In recent days, White House officials have sought to temper expectations for the trip, claiming that reaching agreements to address high energy prices and restore normal relations between Israel and countries in the region such as Saudi Arabia could take months or longer.
Mr. Biden intends to “demonstrate material progress” on issues such as regional security during the trip, according to White House national security adviser Jake Sullivan, but he declined to explain how the administration defines success. Mr. Sullivan went on to say that the president will talk about ensuring an adequate supply of energy in global markets that is “sustainable over time, which means having spare capacity as part of the equation.”
Mr. Biden took office promising a sustained focus on China, but Russia’s war in Ukraine has exacerbated oil price increases, shifting attention to the Middle East, which the president had not prioritized in his foreign policy. Mr. Biden, who promised during his presidential campaign to make Saudi Arabia a pariah on the world stage, has increasingly focused his attention on the kingdom, which wields significant influence over global oil markets, which have risen in the aftermath of the Ukraine war.
Mr. Biden is scheduled to meet with Mr. Lapid, Israeli President Isaac Herzog, Palestinian President Mahmoud Abbas, and Israel’s former prime minister, Benjamin Netanyahu, the country’s opposition leader, on the first leg of his trip. On Wednesday, he was briefed on Israel’s missile defense capabilities and paid a visit to the Yad Vashem Holocaust Memorial. He will take part in a virtual meeting with the leaders of Israel, India, and the United Arab Emirates on Thursday.
According to a US official, the Biden administration will announce new talks between the US and Israel to co-develop the Iron Beam, an experimental laser system envisioned as a deterrent against Iran-backed attacks. According to officials familiar with the situation, Mr. Biden plans to sign a joint US-Israel declaration this week highlighting the two countries’ strategic partnership. According to Israeli officials, this includes a commitment to prevent Iran from developing nuclear weapons, strengthening regional cooperation, and ensuring Israel’s qualitative military edge in the region.
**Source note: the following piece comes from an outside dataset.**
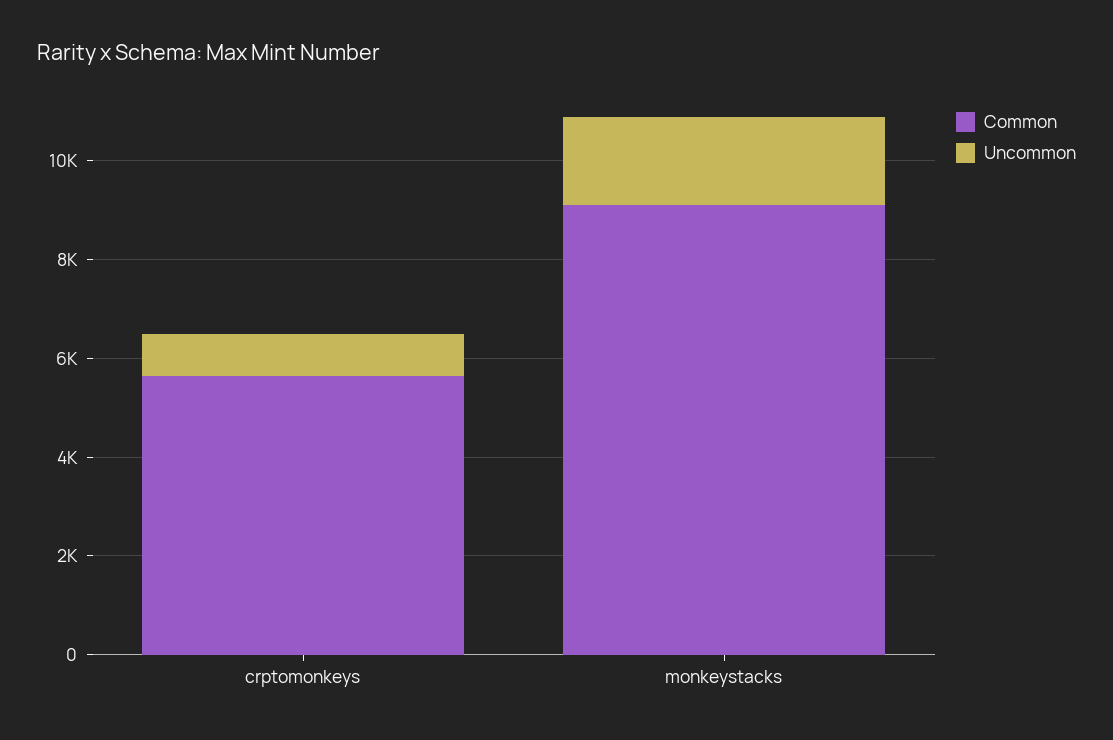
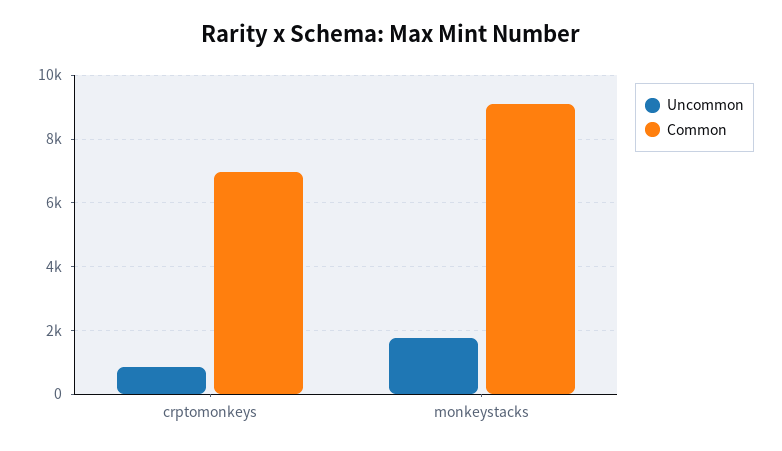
Common, crptomonkeys: 5500 -> 7000

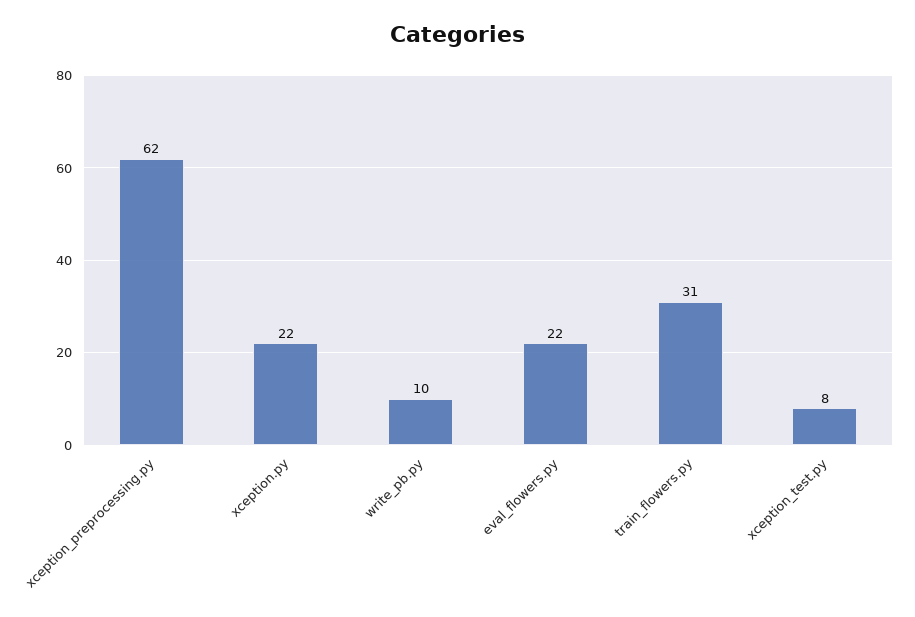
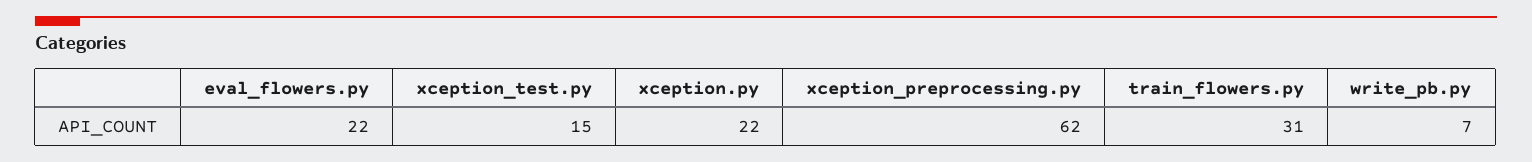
write_pb.py: 10 -> 7
xception_test.py: 8 -> 15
Some Arab nations involved in the talks have expressed reservations about the partnership, according to people familiar with the situation. Though Israel is cooperating with Arab countries more closely than ever before, the countries involved in the talks have diverse and often conflicting interests, and key players such as Saudi Arabia and Qatar do not have official relations with Israel.
Israeli officials expressed hope that the actions taken during Mr. Biden’s visit will begin the process of normalizing diplomatic relations with Saudi Arabia.
According to people familiar with the discussions, one of the trip’s signature announcements is expected to be the transfer of two islands from Egypt to Saudi Arabia, a long-awaited deal that could include steps toward Riyadh establishing formal ties with Israel.
Mr. Biden will be the first U.S. president to fly directly from Israel to Saudi Arabia’s Jeddah, the kingdom’s second biggest city after the capital, marking a rare direct flight between the two countries. Other U.S. presidents to have flown directly between the two countries include Donald Trump, who traveled from Riyadh to Israel.